Internationaal wetenschappelijk neologisme, in 1909 geïntroduceerd door de Deense geneticus en botanist Wilhelm Johannsen (1857-1927) als Gen in zijn Duitstalige publikatie Elemente der exacten Erblichkeitslehre. Hij bouwde daarbij voort op het idee van de Nederlandse bioloog Hugo de Vries (1848-1935), die 20 jaar daarvoor al de samenstelling pangenen (mv.) had geïntroduceerd in zijn eveneens Duitstalige werk Intracellulare Pangenesis (1889). Hiervan verscheen in 1918 een Nederlandse vertaling onder de titel Intracellulaire Pangenesis. Pangenen waren volgens De Vries de afzonderlijk deeltjes die de erfelijke eigenschappen van levende organismen bepalen en die zich op de chromosomen bevonden. Zijn samenstelling was gebaseerd op het Griekse voorvoegsel pan- 'volledig' (zie pan-) en de stam gen- van génos 'afstammeling, kind; geslacht', génesis 'schepping, geboorte, het ontstaan' e.d., zie het verwante kunne. Sinds Johannsen is de oude term pangen(en) in de vergetelheid geraakt.
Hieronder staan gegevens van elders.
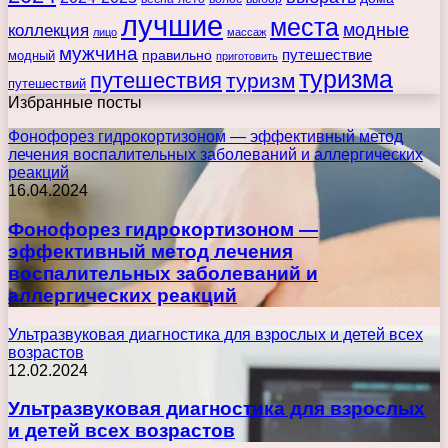
лучшие
места
коллекция
модные
лицо
массаж
мужчина
правильно
путешествие
модный
приготовить
туризма
путешествия
туризм
путешествий
Избранные посты
Фонофорез гидрокортизоном — эффективный метод
лечения воспалительных заболеваний и аллергических
реакций
16.04.2024
Фонофорез гидрокортизоном —
эффективный метод лечения
воспалительных заболеваний и
аллергических реакций
Ультразвуковая диагностика для взрослых и детей всех
возрастов
12.02.2024
Ультразвуковая диагностика для взрослых
и детей всех возрастов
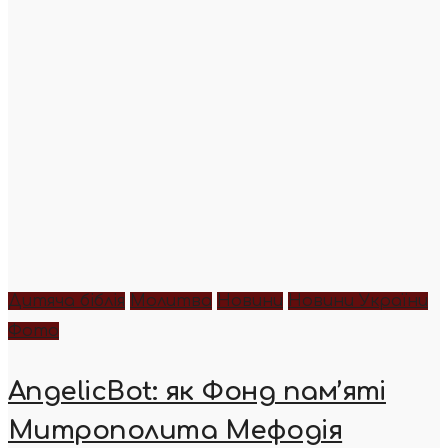
Дитяча біблія
Молитва
Новини
Новини України
Фото
AngelicBot: як Фонд пам’яті
Митрополита Мефодія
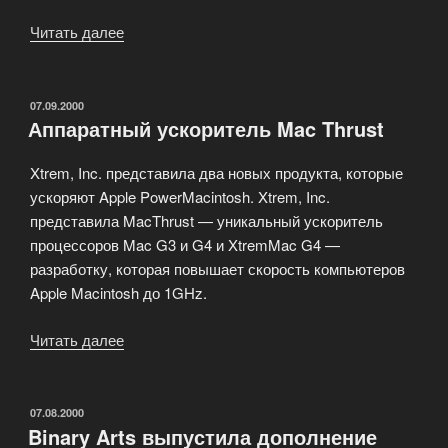
Читать далее
«Руководство
по
эксплуатации
Photoshop
ОПУБЛИКОВАНО
07.09.2000
Аппаратный ускоритель Mac Thrust
5.0»
Xtrem, Inc. представила два новых продукта, которые
ускоряют Apple PowerMacintosh. Xtrem, Inc.
представила MacThrust — уникальный ускоритель
процессоров Mac G3 и G4 и XtremMac G4 —
разработку, которая повышает скорость компьютеров
Apple Macintosh до 1GHz.
Читать далее
«Аппаратный
ускоритель
Mac
Thrust»
ОПУБЛИКОВАНО
07.08.2000
Binary Arts выпустила дополнение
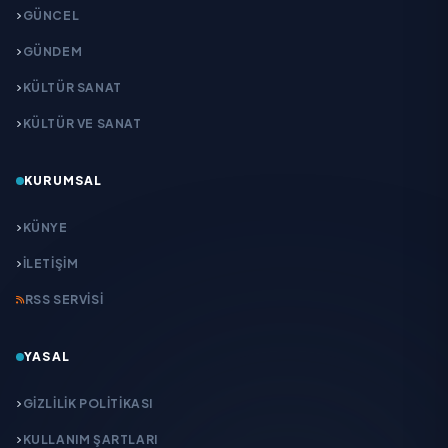
GÜNCEL
GÜNDEM
KÜLTÜR SANAT
KÜLTÜR VE SANAT
KURUMSAL
KÜNYE
İLETIŞIM
RSS SERVISI
YASAL
GIZLILIK POLITIKASI
KULLANIM ŞARTLARI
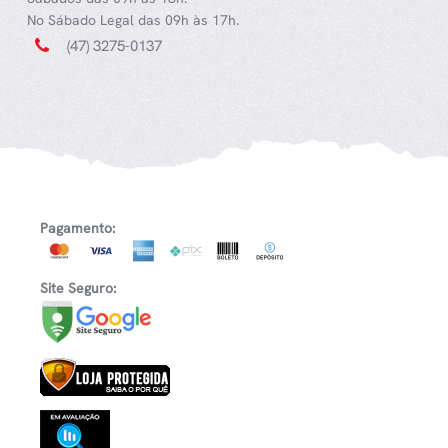
No Sábado Legal das 09h às 17h.
(47) 3275-0137
Pagamento:
Site Seguro:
Gezien de aard van de betekenis bestaat het woord in de praktijk vooral in de meervoudsvorm genen (Duits Gene, Engels genes). Het enkelvoud zou in het Nederlands logischerwijs geen of gene moeten luiden om de klinker te behouden. Maar omdat De Vries en Johannsen in het Duits publiceerden (destijds de belangrijkste taal in de natuurwetenschappen), was het Duitse woordbeeld Gen al zo vertrouwd dat dit ook de Nederlandse enkelvoudsvorm werd.
90.   genetica zn. 'erfelijkheidsleer'
categorie:
leenwoord, geleerde schepping, bedenker bekend
Nnl. genetica 'wat betrekking heeft op de erfelijkheids- en afstammingsleer' [1919; Kramers II], vanaf hetzelfde jaar reeds als titel van een vakblad.
Internationaal wetenschappelijk neologisme, in 1905 geïntroduceerd in de Engelse vorm genetics door de Britse bioloog William Bateson (1861-1926), en gevormd met de gangbare uitgang -ics voor wetenschappen bij de stam van Grieks genetikós 'betreffende de wording', afleiding van génesis 'wording, schepping', zie genese. Dit Griekse bn. was eerder al ontleend als Engels genetic, dat door de Britse bioloog Charles Darwin in 1859 als eerste werd gebruikt in de biologische betekenis 'betreffende oorsprong en ontwikkeling (der soorten)' in zijn werk On the Origin of Species 'Over de oorsprong der soorten', maar eerder al bestond in de algemenere betekenis 'betreffende de oorsprong (bijv. van literaire thema's)' [1831; BDE].
genetisch bn. 'betreffende de erfelijkheid; met het oog op het ontstaan en de ontwikkeling'. Nnl. genetisch 'waardoor het ontstaan van iets verklaard wordt' [1824; Weiland], genetische methode 'onderzoeksmethode die de wording van een zaak verklaart' [1847; Kramers], genetische verklaring 'verklaring van de wording van een zaak, niet alleen van haar kenmerken' [1847; Kramers], 'wat de erfelijke factoren betreft', in een genetische samenhang tusschen mensch en dieren [1875; WNT Aanv.], 'wat de ontwikkeling betreft' in genetische psychologie 'ontwikkelingspsychologie' [1976; WNT Aanv.]. Ontleend aan Duits genetisch 'betreffende de oorsprong' [18e eeuw; Kluge], al dan niet met vervanging van het achtervoegsel door het veel voorkomende -isch, via Frans génétique 'id.' [1800; Rey], van Laatlatijn geneticus 'id.' < Grieks genetikós.